Over the last 12 months there have been glimmers of hope. After being imprisoned in Israel for a YouTube film she recorded, reciting her poem Resist, my people resist them, Palestinian poet, Dareen Tatour was released in September; after years of house arrest after her opposition to the state and the death of her husband, the Nobel-laureate, Liu Xiaobo, Chinese poet and artist, Liu Xia was allowed to leave the country and now lives in Germany; and Nguyen Ngoc Nhu Quynh, also known by her blogging pseudonym, Me Nam “Mother Mushroom”, was released after being convicted of “conducting propaganda against the State of the Socialist Republic of Vietnam”. While she has been released, Mother Mushroom has to live in exile, but these are faint points of light in an otherwise dark night for free expression.

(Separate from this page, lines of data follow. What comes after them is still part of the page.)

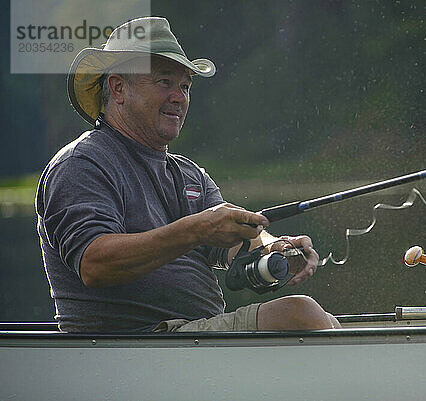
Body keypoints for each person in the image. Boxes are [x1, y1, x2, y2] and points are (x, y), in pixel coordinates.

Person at [36, 17, 341, 332]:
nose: (179, 97)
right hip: (133, 347)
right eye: (164, 82)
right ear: (118, 87)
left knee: (326, 321)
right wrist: (197, 229)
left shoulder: (190, 174)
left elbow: (233, 242)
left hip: (188, 346)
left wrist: (273, 245)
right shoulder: (81, 164)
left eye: (185, 86)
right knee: (300, 314)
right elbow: (95, 264)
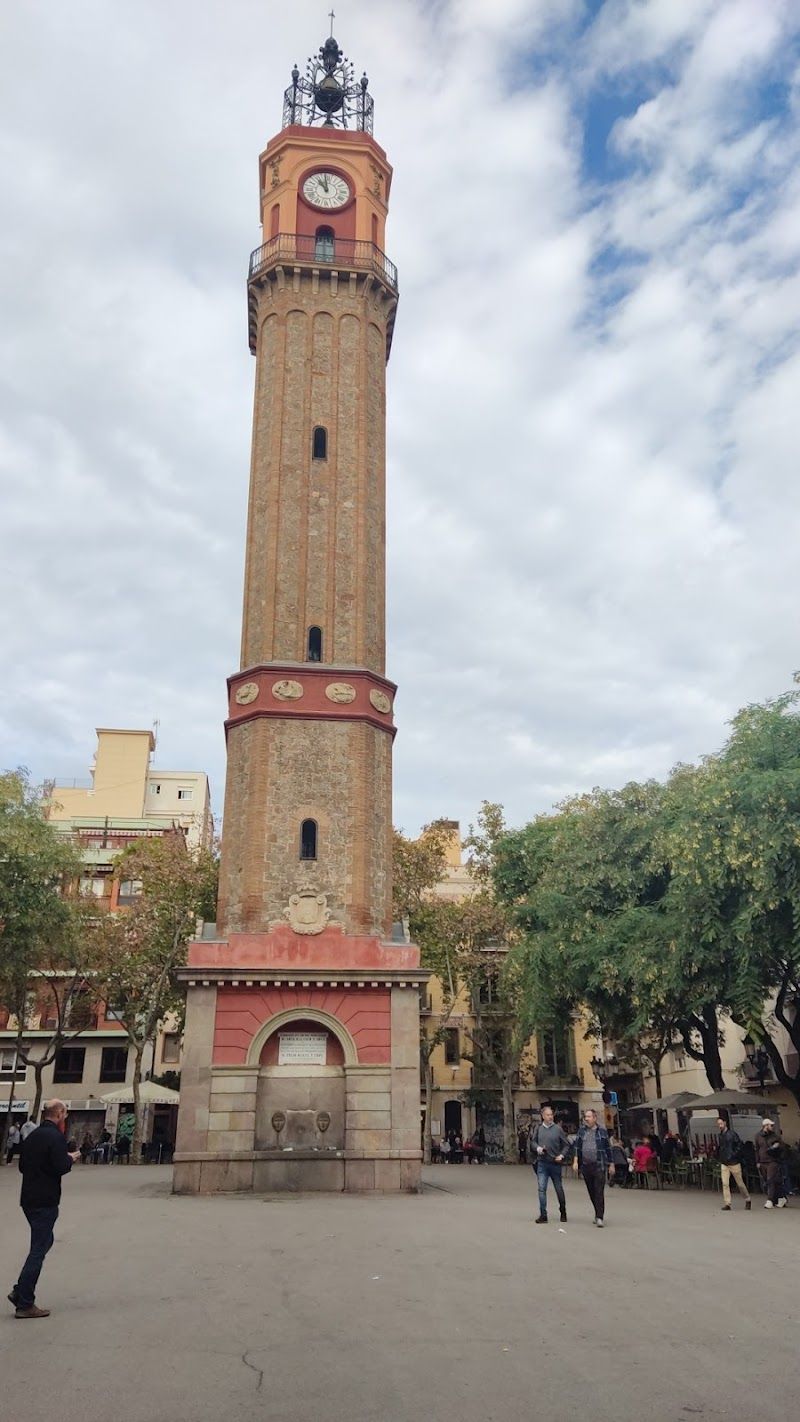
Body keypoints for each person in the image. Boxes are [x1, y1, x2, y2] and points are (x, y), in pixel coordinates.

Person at [8, 1099, 80, 1319]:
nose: (65, 1119)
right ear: (58, 1114)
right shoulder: (56, 1137)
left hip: (28, 1198)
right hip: (45, 1199)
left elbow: (22, 1166)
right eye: (65, 1115)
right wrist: (70, 1159)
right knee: (39, 1249)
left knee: (43, 1242)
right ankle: (25, 1302)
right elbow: (60, 1167)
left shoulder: (33, 1136)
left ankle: (20, 1290)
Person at [572, 1108, 615, 1226]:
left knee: (599, 1191)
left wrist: (611, 1164)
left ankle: (600, 1217)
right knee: (591, 1191)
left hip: (599, 1165)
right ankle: (597, 1213)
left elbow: (608, 1149)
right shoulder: (582, 1131)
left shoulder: (602, 1131)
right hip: (586, 1166)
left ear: (595, 1118)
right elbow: (577, 1147)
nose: (586, 1119)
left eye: (589, 1117)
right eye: (585, 1117)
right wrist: (575, 1161)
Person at [530, 1105, 572, 1223]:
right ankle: (543, 1215)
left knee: (558, 1188)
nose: (550, 1117)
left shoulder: (558, 1129)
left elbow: (566, 1145)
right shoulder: (538, 1129)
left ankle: (563, 1211)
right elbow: (533, 1142)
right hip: (542, 1163)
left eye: (551, 1115)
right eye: (548, 1115)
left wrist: (562, 1155)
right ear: (543, 1116)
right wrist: (538, 1148)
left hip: (555, 1163)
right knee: (541, 1189)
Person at [716, 1114, 751, 1212]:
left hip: (734, 1162)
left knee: (740, 1183)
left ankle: (747, 1198)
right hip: (725, 1162)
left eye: (721, 1123)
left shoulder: (732, 1134)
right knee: (725, 1183)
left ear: (725, 1123)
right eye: (718, 1124)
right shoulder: (721, 1135)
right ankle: (727, 1203)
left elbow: (739, 1145)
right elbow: (722, 1148)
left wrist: (733, 1155)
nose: (720, 1126)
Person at [755, 1118, 787, 1209]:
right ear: (765, 1126)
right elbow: (757, 1149)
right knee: (772, 1181)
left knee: (770, 1179)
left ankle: (770, 1200)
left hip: (773, 1161)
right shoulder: (758, 1136)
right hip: (763, 1161)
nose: (772, 1127)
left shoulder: (774, 1136)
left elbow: (781, 1146)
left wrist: (777, 1147)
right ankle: (781, 1198)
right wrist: (757, 1161)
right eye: (771, 1125)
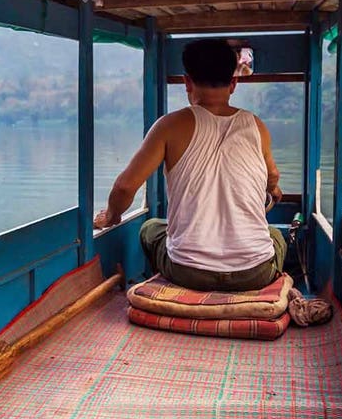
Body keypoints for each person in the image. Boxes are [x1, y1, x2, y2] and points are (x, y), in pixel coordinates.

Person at [93, 38, 286, 292]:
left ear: (187, 82)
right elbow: (273, 175)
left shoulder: (169, 126)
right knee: (277, 237)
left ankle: (167, 286)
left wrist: (112, 215)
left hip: (187, 272)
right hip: (254, 273)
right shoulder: (256, 126)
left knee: (150, 228)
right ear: (233, 83)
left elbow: (125, 187)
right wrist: (273, 190)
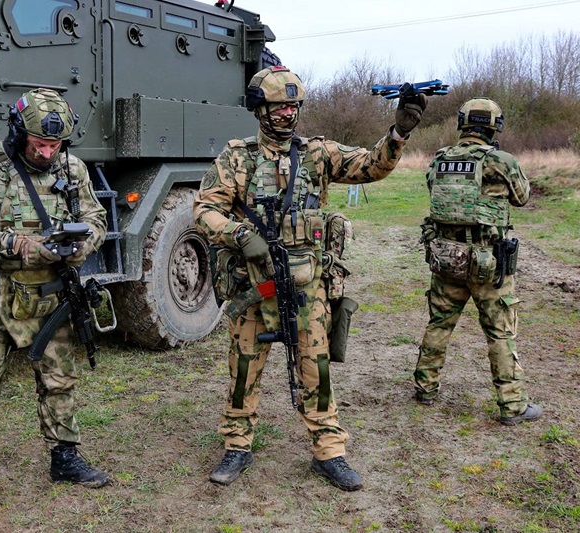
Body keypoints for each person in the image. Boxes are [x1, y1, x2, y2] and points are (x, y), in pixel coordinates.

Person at [193, 66, 426, 491]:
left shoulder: (318, 153)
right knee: (245, 367)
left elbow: (370, 167)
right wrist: (240, 233)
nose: (287, 114)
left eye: (293, 107)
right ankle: (237, 445)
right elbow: (205, 208)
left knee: (316, 368)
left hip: (307, 284)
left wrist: (397, 135)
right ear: (259, 109)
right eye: (278, 107)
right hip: (255, 281)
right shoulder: (237, 157)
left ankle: (329, 452)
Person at [0, 88, 108, 527]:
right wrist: (18, 244)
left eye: (54, 145)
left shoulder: (72, 167)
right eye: (39, 144)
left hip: (51, 294)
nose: (47, 152)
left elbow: (96, 220)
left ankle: (65, 458)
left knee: (60, 381)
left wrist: (79, 245)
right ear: (19, 133)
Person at [415, 97, 543, 425]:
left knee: (439, 323)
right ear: (494, 127)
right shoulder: (501, 160)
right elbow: (522, 197)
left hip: (447, 259)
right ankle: (512, 406)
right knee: (500, 332)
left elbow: (434, 191)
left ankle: (425, 388)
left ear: (461, 124)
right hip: (489, 264)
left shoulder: (441, 159)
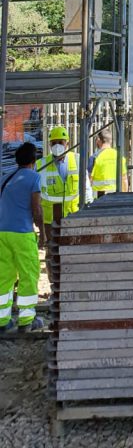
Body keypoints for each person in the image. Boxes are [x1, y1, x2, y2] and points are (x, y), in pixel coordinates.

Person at [0, 142, 44, 333]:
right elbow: (36, 208)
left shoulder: (4, 178)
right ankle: (26, 321)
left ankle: (2, 321)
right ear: (33, 161)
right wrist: (42, 231)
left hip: (2, 233)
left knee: (4, 277)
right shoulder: (34, 177)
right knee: (28, 274)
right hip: (22, 233)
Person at [36, 126, 85, 284]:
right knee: (52, 253)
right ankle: (54, 285)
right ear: (50, 145)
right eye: (54, 142)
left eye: (60, 142)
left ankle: (73, 282)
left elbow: (87, 189)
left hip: (73, 216)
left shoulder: (77, 160)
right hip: (50, 220)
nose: (57, 145)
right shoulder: (41, 165)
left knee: (73, 250)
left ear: (67, 143)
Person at [90, 129, 128, 196]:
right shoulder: (119, 156)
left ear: (98, 140)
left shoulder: (95, 157)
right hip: (116, 196)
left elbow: (89, 180)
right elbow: (124, 179)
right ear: (110, 141)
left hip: (99, 197)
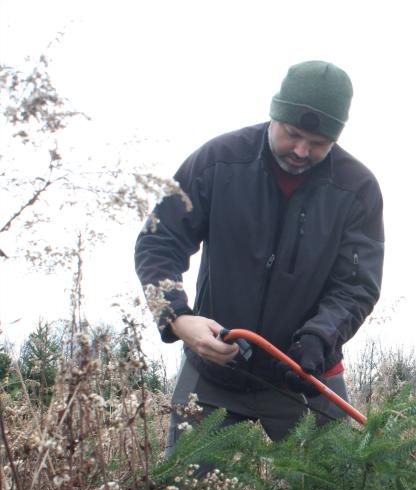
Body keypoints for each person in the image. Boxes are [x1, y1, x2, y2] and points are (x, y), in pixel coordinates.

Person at [135, 60, 384, 455]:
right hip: (213, 370)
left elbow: (356, 286)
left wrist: (319, 339)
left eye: (318, 143)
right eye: (293, 134)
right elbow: (158, 242)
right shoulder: (217, 161)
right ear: (275, 115)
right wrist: (179, 319)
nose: (301, 151)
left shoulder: (357, 189)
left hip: (306, 375)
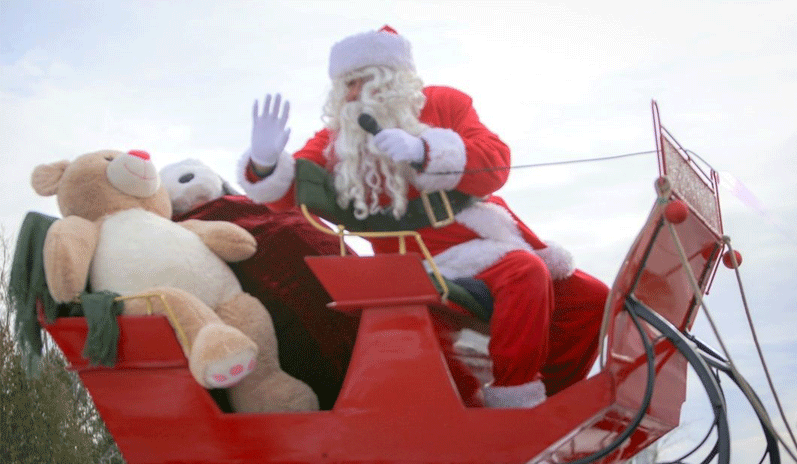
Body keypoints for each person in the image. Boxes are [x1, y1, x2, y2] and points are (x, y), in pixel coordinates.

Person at [237, 25, 609, 408]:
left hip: (483, 239)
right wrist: (265, 166)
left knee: (591, 299)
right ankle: (515, 403)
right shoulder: (337, 139)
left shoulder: (446, 104)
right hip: (415, 259)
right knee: (524, 272)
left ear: (393, 80)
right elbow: (289, 194)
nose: (350, 94)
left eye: (361, 81)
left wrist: (425, 151)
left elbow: (495, 162)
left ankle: (553, 403)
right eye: (345, 84)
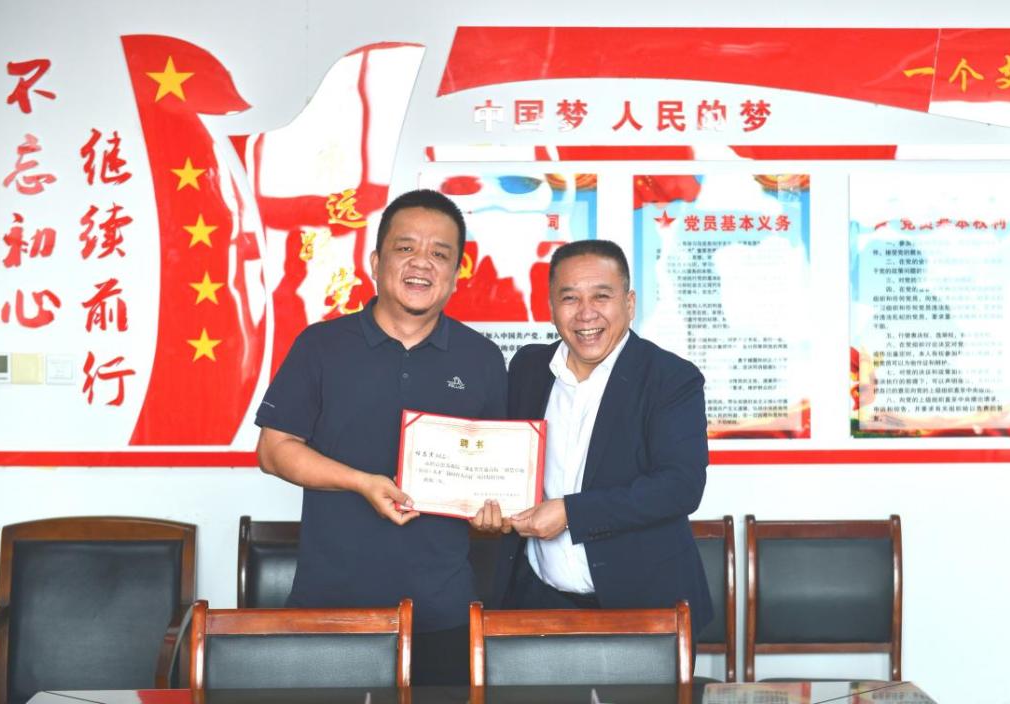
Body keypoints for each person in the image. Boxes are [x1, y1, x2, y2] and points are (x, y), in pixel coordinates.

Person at [255, 189, 507, 685]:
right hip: (331, 607)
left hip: (445, 613)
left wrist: (494, 510)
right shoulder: (321, 345)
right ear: (375, 262)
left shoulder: (481, 358)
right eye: (405, 247)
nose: (422, 263)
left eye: (440, 253)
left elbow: (495, 470)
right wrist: (362, 482)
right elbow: (273, 450)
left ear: (456, 273)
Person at [494, 239, 713, 665]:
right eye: (569, 298)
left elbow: (680, 486)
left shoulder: (670, 378)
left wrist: (570, 513)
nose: (586, 313)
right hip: (539, 602)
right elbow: (507, 459)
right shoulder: (528, 368)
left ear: (629, 304)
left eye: (601, 296)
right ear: (551, 307)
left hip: (644, 607)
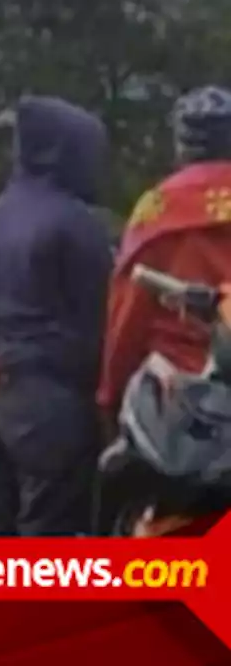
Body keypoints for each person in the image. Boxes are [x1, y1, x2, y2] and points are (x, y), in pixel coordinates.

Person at [0, 96, 115, 538]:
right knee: (46, 548)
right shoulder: (79, 225)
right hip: (57, 408)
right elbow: (106, 324)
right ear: (66, 151)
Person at [98, 86, 231, 434]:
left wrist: (110, 396)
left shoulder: (156, 210)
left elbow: (128, 316)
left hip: (177, 400)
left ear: (181, 145)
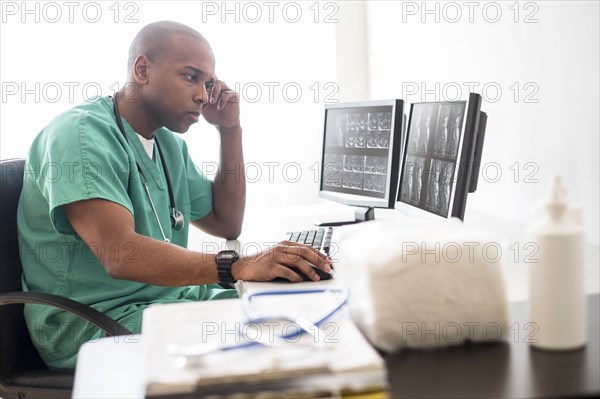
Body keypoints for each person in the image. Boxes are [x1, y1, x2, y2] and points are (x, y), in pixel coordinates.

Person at [17, 20, 332, 370]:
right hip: (93, 324)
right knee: (278, 346)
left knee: (302, 310)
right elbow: (120, 255)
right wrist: (238, 265)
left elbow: (227, 222)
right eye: (191, 77)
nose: (202, 94)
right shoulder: (78, 135)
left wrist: (230, 130)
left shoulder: (168, 146)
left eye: (209, 83)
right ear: (142, 70)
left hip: (163, 301)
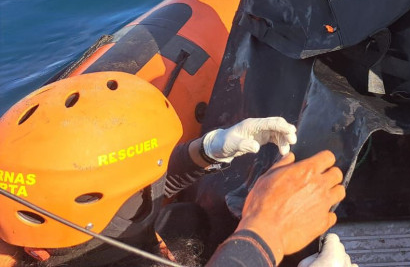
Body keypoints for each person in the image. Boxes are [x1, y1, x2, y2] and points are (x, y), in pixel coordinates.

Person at [0, 72, 352, 267]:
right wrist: (264, 236)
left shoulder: (38, 217)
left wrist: (208, 150)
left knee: (186, 219)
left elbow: (126, 197)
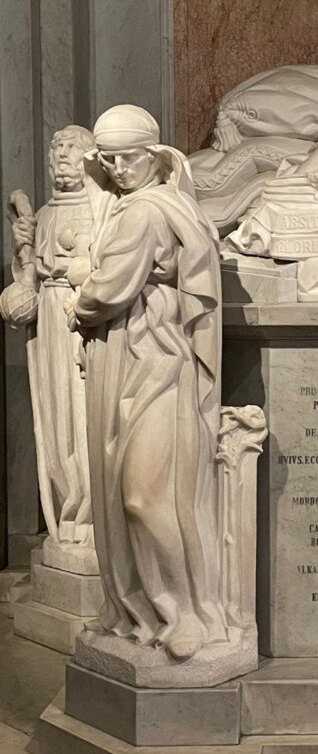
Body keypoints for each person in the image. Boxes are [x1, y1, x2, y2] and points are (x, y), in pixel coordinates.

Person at [68, 104, 228, 661]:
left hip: (152, 360)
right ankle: (155, 609)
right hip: (135, 358)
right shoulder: (156, 205)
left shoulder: (145, 212)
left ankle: (182, 609)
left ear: (154, 156)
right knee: (146, 490)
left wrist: (78, 297)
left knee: (140, 493)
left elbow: (106, 291)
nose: (116, 168)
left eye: (127, 158)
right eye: (107, 159)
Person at [1, 126, 96, 565]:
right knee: (58, 422)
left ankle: (94, 516)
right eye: (55, 151)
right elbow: (28, 289)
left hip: (89, 324)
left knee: (87, 419)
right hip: (52, 332)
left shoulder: (104, 209)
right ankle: (65, 513)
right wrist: (23, 257)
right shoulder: (42, 213)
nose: (60, 157)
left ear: (89, 158)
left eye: (69, 150)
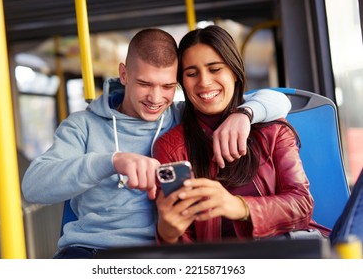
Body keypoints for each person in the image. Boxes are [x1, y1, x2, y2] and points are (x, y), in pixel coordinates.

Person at [21, 28, 291, 258]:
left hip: (163, 253)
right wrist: (113, 161)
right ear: (124, 75)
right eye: (144, 84)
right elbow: (33, 187)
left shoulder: (181, 116)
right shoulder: (83, 125)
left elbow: (280, 100)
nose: (155, 98)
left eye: (167, 86)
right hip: (91, 250)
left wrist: (244, 115)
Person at [153, 25, 331, 245]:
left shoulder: (271, 129)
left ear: (235, 73)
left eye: (215, 69)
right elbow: (184, 247)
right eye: (191, 73)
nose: (204, 82)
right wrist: (168, 234)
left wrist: (239, 206)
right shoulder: (171, 147)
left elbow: (302, 205)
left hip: (285, 251)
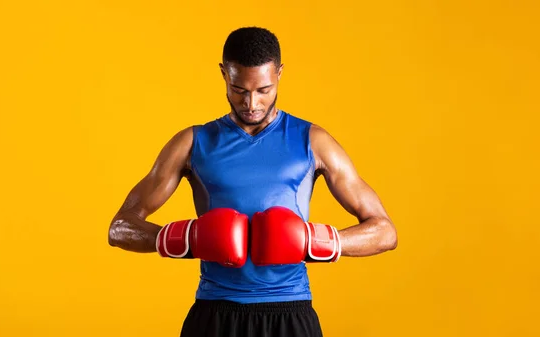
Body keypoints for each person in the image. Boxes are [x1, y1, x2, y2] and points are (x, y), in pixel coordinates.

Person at [108, 26, 398, 337]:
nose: (251, 103)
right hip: (215, 313)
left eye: (263, 90)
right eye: (239, 90)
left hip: (290, 311)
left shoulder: (313, 141)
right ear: (224, 74)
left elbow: (384, 231)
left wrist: (316, 243)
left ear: (280, 74)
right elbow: (120, 228)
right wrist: (184, 239)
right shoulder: (193, 143)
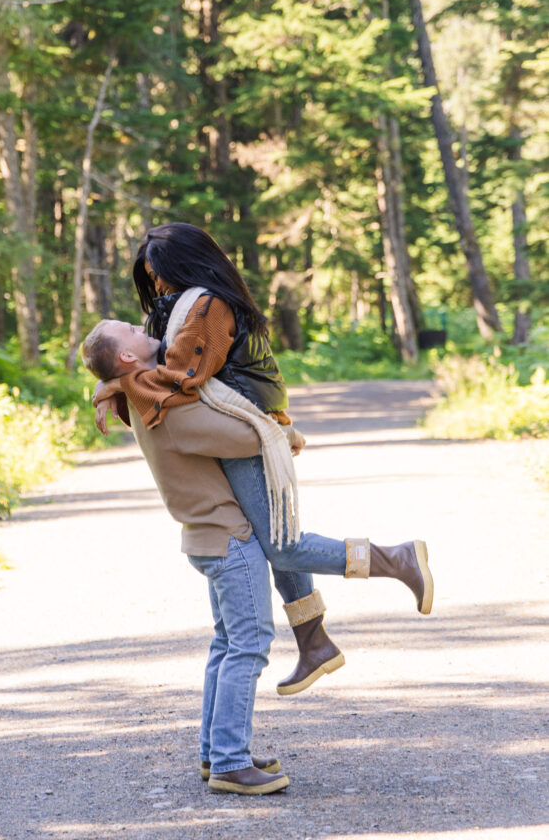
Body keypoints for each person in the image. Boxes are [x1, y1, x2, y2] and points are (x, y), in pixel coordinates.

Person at [93, 223, 434, 695]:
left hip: (242, 429)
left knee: (283, 546)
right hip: (230, 423)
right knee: (278, 539)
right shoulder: (178, 307)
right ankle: (313, 642)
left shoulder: (207, 306)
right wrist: (114, 379)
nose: (155, 285)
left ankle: (396, 560)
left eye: (159, 274)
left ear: (184, 265)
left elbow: (178, 379)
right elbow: (150, 382)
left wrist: (116, 383)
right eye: (149, 277)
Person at [82, 319, 290, 796]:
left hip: (206, 537)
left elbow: (116, 372)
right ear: (130, 360)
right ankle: (231, 764)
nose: (142, 324)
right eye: (130, 329)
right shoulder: (166, 407)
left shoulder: (139, 393)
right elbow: (244, 440)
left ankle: (215, 751)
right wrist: (281, 431)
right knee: (248, 645)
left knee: (226, 644)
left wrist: (106, 383)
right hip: (229, 538)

Whenever we hear of writers being censored, imprisoned, threatened or attacked, we need to ask: what is it they are doing that others want stopped; what are they saying that others want silenced; what are they offering that others desire restricted? Violence and imprisonment are orchestrated responses to democratic attempts to force light into the shaded areas of our society that enable violence, corruption and abuses of power to occur beyond public view and scrutiny, to bring to life ignored or suppressed narratives of marginalised and persecuted communities, to bring to bear the true lived ideals of democracy beyond the hollow commitments to human rights and democracy that many states hide behind.
Whenever we hear of writers being censored, imprisoned, threatened or attacked, we need to ask: what is it they are doing that others want stopped; what are they saying that others want silenced; what are they offering that others desire restricted?
So again, on 15th November we are marking a day that should not exist. The Day of the Imprisoned Writer need not exist if we truly value free expression and democracy. But while the need remains, Scottish PEN joins PEN centres across the globe standing in solidarity with those brave enough to stand up against coerced silence to have their voice heard. This evening we will speak the words of those who have paid too high a price for expressing themselves. We will try to keep their voices alive, share their work and actively push back against those trying to silence them, with a simple message; We will speak louder for those you target and we will speak every word you try to stifle.
There is power in the written and spoken word. That is why states go to such lengths to drown them out, but courage is courage, bravery is bravery, and some will never be silenced. In the words of Dareen Tatour as she was released from an Israeli prison “I have gained my freedom and I will continue to write.”